GeoAware-VLA: Implicit Geometry Aware Vision-Language-Action Model

TL;DR

This work tackles the poor viewpoint generalization of Vision-Language-Action (VLA) policies by injecting a strong geometric prior via a frozen geometric foundation model, VGGT, as the visual backbone. A lightweight trainable projection layer maps VGGT features into the policy’s latent space, enabling the GPT-style decoder to generate actions without the policy learning 3D geometry from scratch. Empirical results on the LIBERO benchmark show over 2x improvements in zero-shot generalization to novel camera poses, and successful transfer to a real robot, applicable to both continuous and discrete action heads. The approach provides a practical, computation-efficient blueprint for leveraging geometric foundation models to enhance robustness and generalization in robotic agents.

Abstract

Vision-Language-Action (VLA) models often fail to generalize to novel camera viewpoints, a limitation stemming from their difficulty in inferring robust 3D geometry from 2D images. We introduce GeoAware-VLA, a simple yet effective approach that enhances viewpoint invariance by integrating strong geometric priors into the vision backbone. Instead of training a visual encoder or relying on explicit 3D data, we leverage a frozen, pretrained geometric vision model as a feature extractor. A trainable projection layer then adapts these geometrically-rich features for the policy decoder, relieving it of the burden of learning 3D consistency from scratch. Through extensive evaluations on LIBERO benchmark subsets, we show GeoAware-VLA achieves substantial improvements in zero-shot generalization to novel camera poses, boosting success rates by over 2x in simulation. Crucially, these benefits translate to the physical world; our model shows a significant performance gain on a real robot, especially when evaluated from unseen camera angles. Our approach proves effective across both continuous and discrete action spaces, highlighting that robust geometric grounding is a key component for creating more generalizable robotic agents.

Paper Structure

This paper contains 23 sections, 4 equations, 5 figures, 3 tables.

Figures (5)

  • Figure 1: (Top) Illustration of the training and testing viewpoints in the LIBERO dataset. GeoAware-VLA demonstrates zero-shot generalization across novel viewpoints. (Mid) GeoAware-VLA achieves superior generalization to novel viewpoints, outperforming the state-of-the-art by over 30% in success rate on the LIBERO dataset. (Bottom) Key intermediate steps during successful real-world deployment.
  • Figure 2: The overall architecture diagram of GeoAware-VLA. It inputs multi-view images, uses VGGT to extract view robust features to generate robot actions.
  • Figure 3: A visual representation of a single episode from our experimental setup, which shows how different viewpoints (rows) change over time (left to right columns). The top row shows the wrist camera images, while the second row displays the top-down viewpoint. The model is trained exclusively on these two viewpoints.
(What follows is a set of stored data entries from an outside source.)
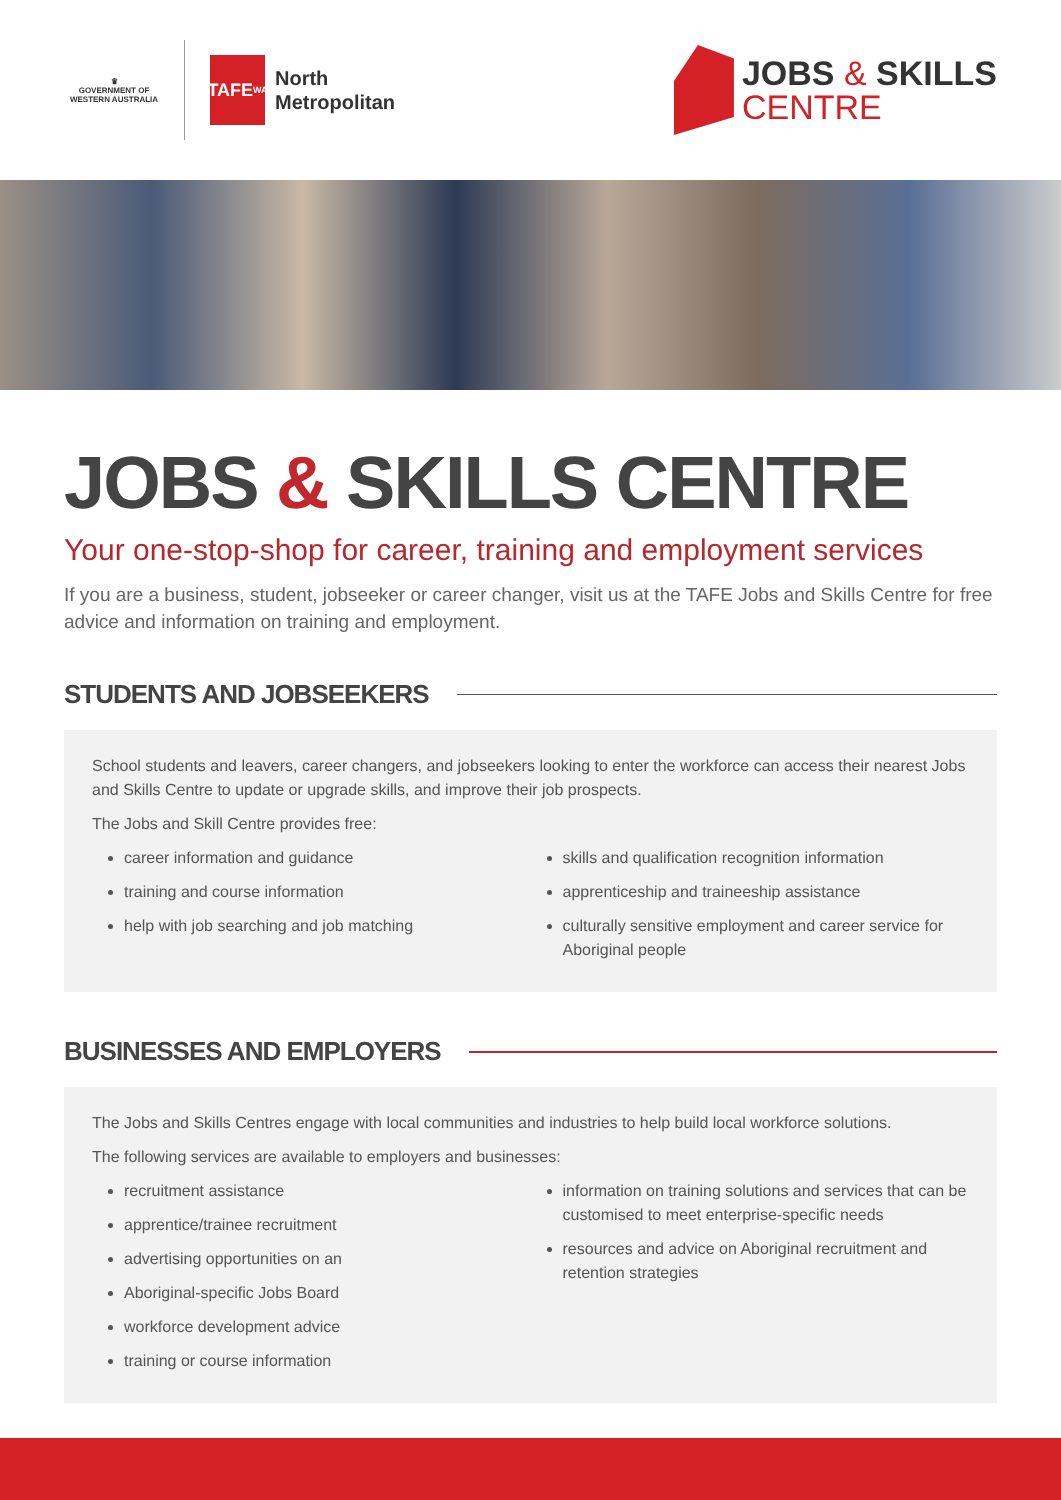♛
GOVERNMENT OF
WESTERN AUSTRALIA
TAFE<sub>WA</sub>
North
Metropolitan
JOBS & SKILLS
CENTRE
JOBS & SKILLS CENTRE
Your one-stop-shop for career, training and employment services
If you are a business, student, jobseeker or career changer, visit us at the TAFE Jobs and Skills Centre for free advice and information on training and employment.
STUDENTS AND JOBSEEKERS
School students and leavers, career changers, and jobseekers looking to enter the workforce can access their nearest Jobs and Skills Centre to update or upgrade skills, and improve their job prospects.
The Jobs and Skill Centre provides free:
career information and guidance
training and course information
help with job searching and job matching
skills and qualification recognition information
apprenticeship and traineeship assistance
culturally sensitive employment and career service for Aboriginal people
BUSINESSES AND EMPLOYERS
The Jobs and Skills Centres engage with local communities and industries to help build local workforce solutions.
The following services are available to employers and businesses:
recruitment assistance
apprentice/trainee recruitment
advertising opportunities on an
Aboriginal-specific Jobs Board
workforce development advice
training or course information
information on training solutions and services that can be customised to meet enterprise-specific needs
resources and advice on Aboriginal recruitment and retention strategies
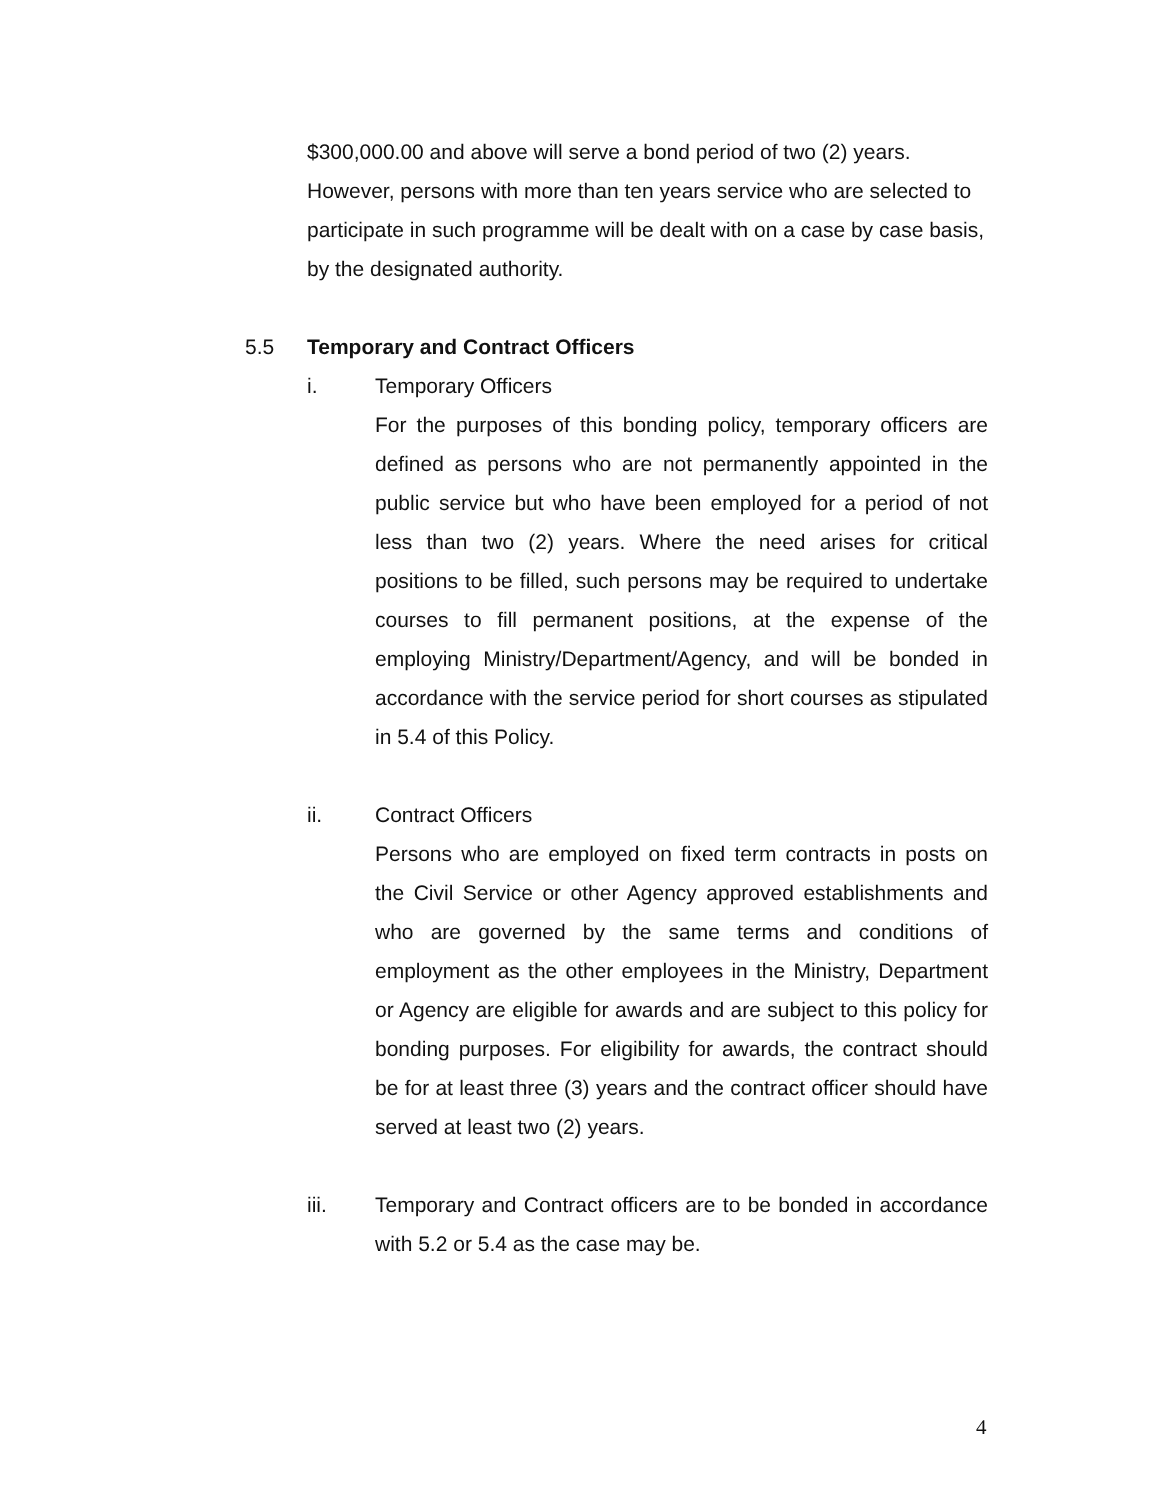$300,000.00 and above will serve a bond period of two (2) years. However, persons with more than ten years service who are selected to participate in such programme will be dealt with on a case by case basis, by the designated authority.
5.5 Temporary and Contract Officers
i. Temporary Officers
For the purposes of this bonding policy, temporary officers are defined as persons who are not permanently appointed in the public service but who have been employed for a period of not less than two (2) years. Where the need arises for critical positions to be filled, such persons may be required to undertake courses to fill permanent positions, at the expense of the employing Ministry/Department/Agency, and will be bonded in accordance with the service period for short courses as stipulated in 5.4 of this Policy.
ii. Contract Officers
Persons who are employed on fixed term contracts in posts on the Civil Service or other Agency approved establishments and who are governed by the same terms and conditions of employment as the other employees in the Ministry, Department or Agency are eligible for awards and are subject to this policy for bonding purposes. For eligibility for awards, the contract should be for at least three (3) years and the contract officer should have served at least two (2) years.
iii. Temporary and Contract officers are to be bonded in accordance with 5.2 or 5.4 as the case may be.
4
The bottom three rows show three novel, unseen viewpoints used for evaluating the model
  • Figure 4: Real-Robot Setup. (a) Illustration of Hardware. (b) The viewpoint used to train all policies. (c) The viewpoint used for our zero-shot evaluation experiments.
  • Figure 5: (Top) A plot comparing the real-world performance of our GeoAware-VLA against the baseline, highlighting our model's improvement on both seen and novel viewpoints. (Bottom)The initial and final states for the real-world tasks evaluated.